Nella notte fra il 30 e il 31 ottobre, a Bucarest, è scoppiato un incendio in un club durante un concerto rock. Il bilancio delle vittime sale, ad oggi, a 47 morti e si contano più di un centinaio di feriti. Un settimana dopo, in seguito alle manifestazioni di strada, nate come dimostrazioni di solidarietà con le vittime e le loro famiglie, il Primo ministro si è dimesso ed insieme a lui il governo.
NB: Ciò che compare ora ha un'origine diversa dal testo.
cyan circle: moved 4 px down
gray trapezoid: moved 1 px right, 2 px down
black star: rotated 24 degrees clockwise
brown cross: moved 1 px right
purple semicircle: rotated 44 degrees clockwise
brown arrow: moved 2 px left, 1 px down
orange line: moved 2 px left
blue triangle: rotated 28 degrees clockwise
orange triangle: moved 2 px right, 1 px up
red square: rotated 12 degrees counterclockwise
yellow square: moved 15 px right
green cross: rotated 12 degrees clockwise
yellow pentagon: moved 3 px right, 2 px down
Vengono richieste, inoltre, le dimissioni del presidente della Repubblica e del patriarca della Chiesa Ortodossa Rumena.
Viviamo in una società nella quale, ormai, tutto si può comprare online: generi alimentari, vestiti, elettronica e, ultimamente, anche le rivolte popolari si organizzano sui social network.
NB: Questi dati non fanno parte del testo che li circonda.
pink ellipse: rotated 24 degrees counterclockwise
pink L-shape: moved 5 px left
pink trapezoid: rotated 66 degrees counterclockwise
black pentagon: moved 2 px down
Il popolo di facebok, come i suoi aderenti si fanno chiamare, istigato online da persone che si nascondono dietro a vari profili e pagine, è sceso in piazza nella capitale e nelle varie città della Romania e della Diaspora per chiedere le suddette dimissioni. Al di là della forza e dell’energia sproporzionate che sono state impiegate in queste manifestazioni, segno di un generazione delusa, ,,senza santi né eroi”, stupisce che nessuno si sia posto tre domande fondamentali.
Quali sono i veri colpevoli di questa tragedia?
In che modo primo ministro, presidente della Repubblica e Patriarca possono essere ritenuti responsabili dell’accaduto?
E, la più basilare, cui bono? Ovvero: chi trae benefici dai poveri delusi, convinti a urlare a scuarciagola nelle piazze?
Una rivoluzione fatta contro qualcosa o qualcuno, e non per una causa è destinata a fallire, creando solo, per un attimo, un vuoto di potere che sarà riempito da colui che l’ha architettata. Cui bono?….
Cosi, quello che una volta era un esercizio democratico, oggi è diventato strumento di presa di potere. Il tempo mi darà ragione, anche se spero con tutto me stesso di aver torto, ma non dobbiamo perdere di vista l’essenziale, ovvero, che nell’incendio di Colectiv sono morte delle persone, che ci sono delle famiglie in lutto ed è il nostro dovere da cristiani, innanzitutto, stare vicino a loro in preghiera.